La construction d'un nouveau palais de justice pour le tribunal de grande instance de Paris devrait permettre, à terme, d'étendre les locaux affectés à la Cour de cassation dans le site de l'Ile de la Cité. Toutefois, des mesures d'urgence doivent être prises pour assurer le fonctionnement des services de la Cour. Il conviendrait, par conséquent, de doter la juridiction, à titre provisoire, en l'attente de l'achèvement d'un nouveau palais de justice, de locaux annexes lui permettant d'héberger certains services, de mettre à la disposition des membres de la Cour des locaux de travail et des services communs et d'héberger dans des conditions satisfaisantes les commissions nouvellement créées.

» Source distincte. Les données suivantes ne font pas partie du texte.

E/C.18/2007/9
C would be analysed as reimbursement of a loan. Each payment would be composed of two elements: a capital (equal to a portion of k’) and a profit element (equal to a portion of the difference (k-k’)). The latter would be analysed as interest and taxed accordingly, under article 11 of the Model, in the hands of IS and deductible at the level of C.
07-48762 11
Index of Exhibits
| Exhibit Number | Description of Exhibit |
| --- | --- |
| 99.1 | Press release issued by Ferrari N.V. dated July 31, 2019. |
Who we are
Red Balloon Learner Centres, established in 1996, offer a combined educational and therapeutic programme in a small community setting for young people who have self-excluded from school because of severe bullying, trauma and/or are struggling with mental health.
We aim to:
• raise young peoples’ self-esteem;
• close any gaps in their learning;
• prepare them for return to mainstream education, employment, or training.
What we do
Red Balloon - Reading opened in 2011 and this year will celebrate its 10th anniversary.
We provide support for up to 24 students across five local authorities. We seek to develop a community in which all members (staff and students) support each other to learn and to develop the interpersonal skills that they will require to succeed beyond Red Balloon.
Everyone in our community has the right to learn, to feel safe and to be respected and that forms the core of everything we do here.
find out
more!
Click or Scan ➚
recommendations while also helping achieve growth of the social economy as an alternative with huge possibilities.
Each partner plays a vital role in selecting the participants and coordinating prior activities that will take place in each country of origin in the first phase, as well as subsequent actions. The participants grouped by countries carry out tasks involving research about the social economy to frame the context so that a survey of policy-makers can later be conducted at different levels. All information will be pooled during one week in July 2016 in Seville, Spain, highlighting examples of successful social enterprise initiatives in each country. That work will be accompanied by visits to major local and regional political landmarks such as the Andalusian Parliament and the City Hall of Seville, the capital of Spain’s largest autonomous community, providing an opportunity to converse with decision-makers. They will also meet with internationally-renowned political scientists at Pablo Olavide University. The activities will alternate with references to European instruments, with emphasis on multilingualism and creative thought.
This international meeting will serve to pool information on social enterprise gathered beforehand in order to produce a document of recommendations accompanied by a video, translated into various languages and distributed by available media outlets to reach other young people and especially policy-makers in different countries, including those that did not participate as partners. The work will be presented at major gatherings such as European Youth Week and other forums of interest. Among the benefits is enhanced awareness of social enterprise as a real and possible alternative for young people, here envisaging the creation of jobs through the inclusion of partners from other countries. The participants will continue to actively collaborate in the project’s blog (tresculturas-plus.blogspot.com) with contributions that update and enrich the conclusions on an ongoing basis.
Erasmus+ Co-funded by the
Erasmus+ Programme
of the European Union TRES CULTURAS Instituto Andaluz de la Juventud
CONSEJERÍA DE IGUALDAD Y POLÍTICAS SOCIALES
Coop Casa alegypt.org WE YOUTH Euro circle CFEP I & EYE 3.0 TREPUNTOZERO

Une évaluation chiffrée des besoins a été envoyée à la Chancellerie qui préconisait le redéploiement de la répartition des services au sein de la Cour, l'externalisation de certains d'entre eux dans des locaux annexes d'une surface de 2.500 m2, pour un coût estimé entre 1,7 millions d'euros (11,2 millions de francs) et 2,1 millions d'euros (près de 14 millions de francs) par an.

Pourtant, aucun crédit pour 2002 n'a été débloqué afin de permettre à la Cour de cassation de louer des locaux annexes afin d'améliorer ses conditions de travail.

C. LA NÉCESSITÉ DE RÉGULER LE CONTENTIEUX

Toutefois, l'augmentation des effectifs ne permettra pas de désengorger la Cour de cassation si aucune réforme n'est entreprise afin de mettre un terme à la cause structurelle de son encombrement : l'absence de procédure lui permettant d'écarter, a priori , sans réponse au fond, les pourvois qui ne sont manifestement pas de nature à remettre en cause sérieusement la décision des juges d'appel.

Ni la Convention européenne des droits de l'homme, ni aucun principe tiré de la Constitution, ni aucun principe général du droit ne s'oppose à un tel dispositif qui réserve la voie de recours exceptionnelle qu'est le pourvoi en cassation aux affaires qui le justifient.

Pourrait ainsi être mise en place une procédure d'admission des pourvois afin que les chambres de la Cour se consacrent aux affaires qui méritent une réponse motivée et qui permettent de donner une interprétation de la loi comblant ses lacunes ou encore levant ses ambiguïtés.